### Description of the task
Where in the records does the word "Cross" occur? Copy each line in which it does.

Saved entries:

▬▬▬

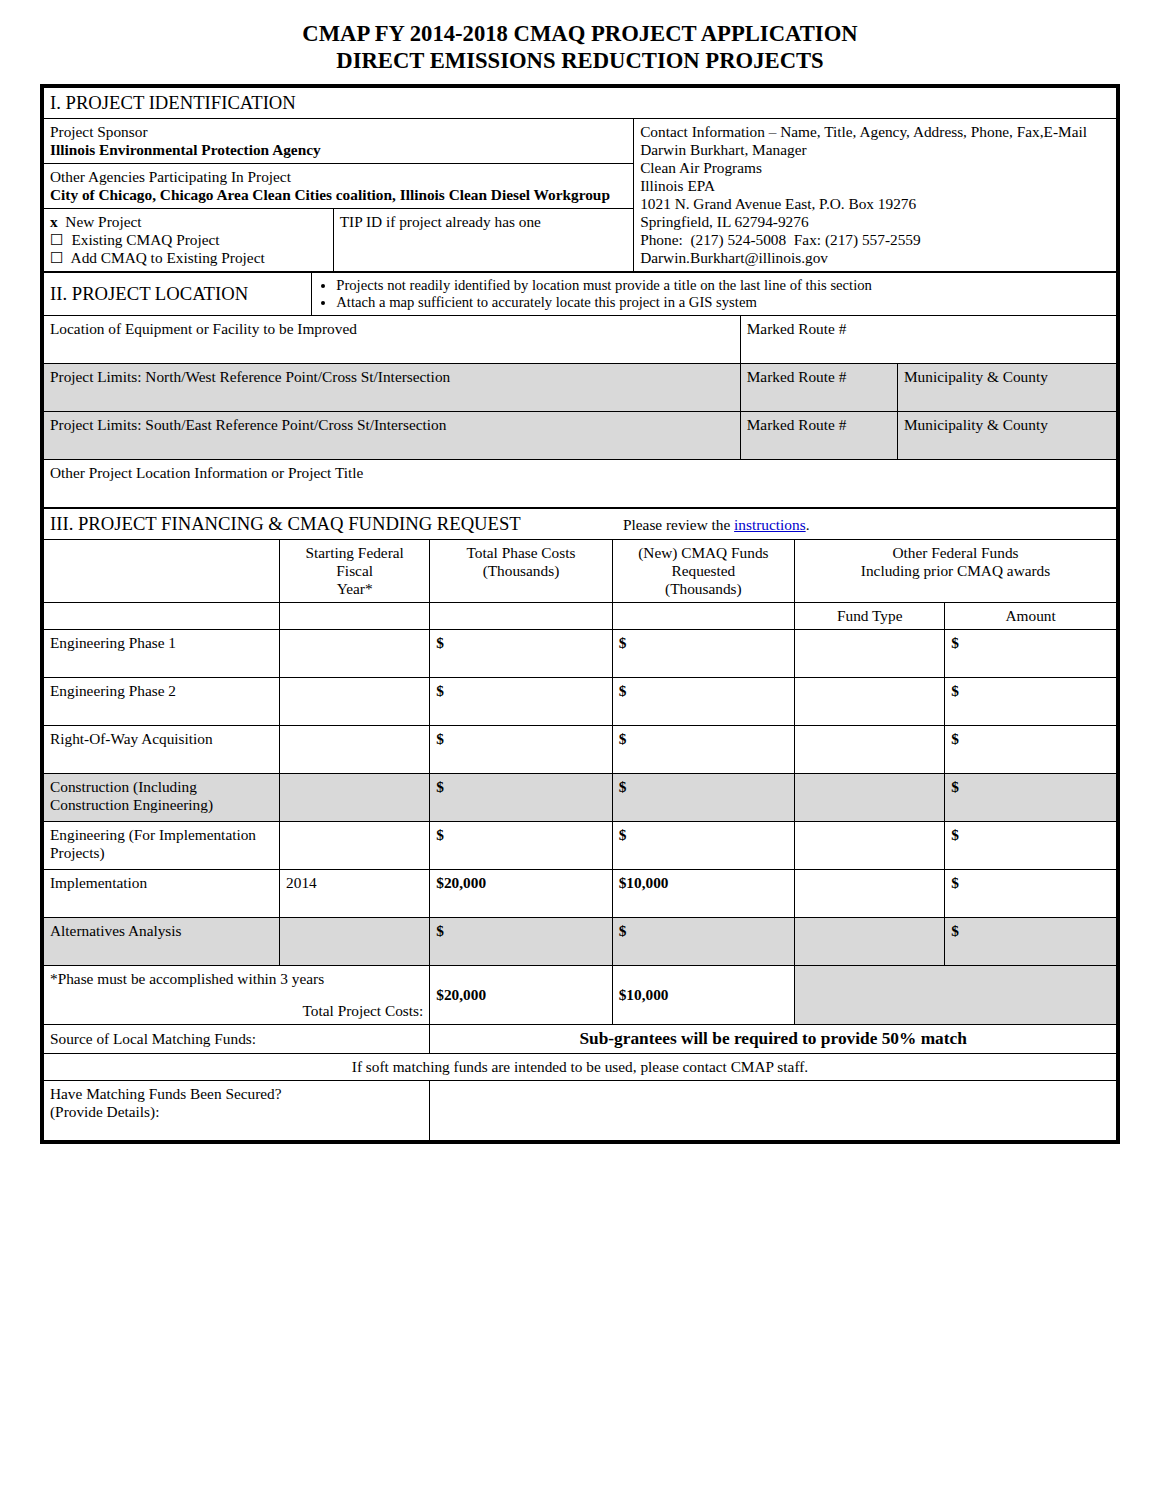CMAP FY 2014-2018 CMAQ PROJECT APPLICATION
DIRECT EMISSIONS REDUCTION PROJECTS
| I. PROJECT IDENTIFICATION |
| Project Sponsor Illinois Environmental Protection Agency | Contact Information – Name, Title, Agency, Address, Phone, Fax,E-Mail Darwin Burkhart, Manager Clean Air Programs Illinois EPA 1021 N. Grand Avenue East, P.O. Box 19276 Springfield, IL 62794-9276 Phone: (217) 524-5008 Fax: (217) 557-2559 Darwin.Burkhart@illinois.gov |
| Other Agencies Participating In Project City of Chicago, Chicago Area Clean Cities coalition, Illinois Clean Diesel Workgroup |
| x New Project ☐ Existing CMAQ Project ☐ Add CMAQ to Existing Project | TIP ID if project already has one |
| II. PROJECT LOCATION | Projects not readily identified by location must provide a title on the last line of this section Attach a map sufficient to accurately locate this project in a GIS system |
| Location of Equipment or Facility to be Improved | Marked Route # |
| Project Limits: North/West Reference Point/Cross St/Intersection | Marked Route # | Municipality & County |
| Project Limits: South/East Reference Point/Cross St/Intersection | Marked Route # | Municipality & County |
| Other Project Location Information or Project Title |
| III. PROJECT FINANCING & CMAQ FUNDING REQUEST Please review the instructions . |
| | Starting Federal Fiscal Year* | Total Phase Costs (Thousands) | (New) CMAQ Funds Requested (Thousands) | Other Federal Funds Including prior CMAQ awards |
| | | | | Fund Type | Amount |
| Engineering Phase 1 | | $ | $ | | $ |
| Engineering Phase 2 | | $ | $ | | $ |
| Right-Of-Way Acquisition | | $ | $ | | $ |
| Construction (Including Construction Engineering) | | $ | $ | | $ |
| Engineering (For Implementation Projects) | | $ | $ | | $ |
| Implementation | 2014 | $20,000 | $10,000 | | $ |
| Alternatives Analysis | | $ | $ | | $ |
| *Phase must be accomplished within 3 years Total Project Costs: | $20,000 | $10,000 | |
| Source of Local Matching Funds: | Sub-grantees will be required to provide 50% match |
| If soft matching funds are intended to be used, please contact CMAP staff. |
| Have Matching Funds Been Secured? (Provide Details): | |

▬▬▬

### Written answer
| Project Limits: North/West Reference Point/Cross St/Intersection | Marked Route # | Municipality & County |
| Project Limits: South/East Reference Point/Cross St/Intersection | Marked Route # | Municipality & County |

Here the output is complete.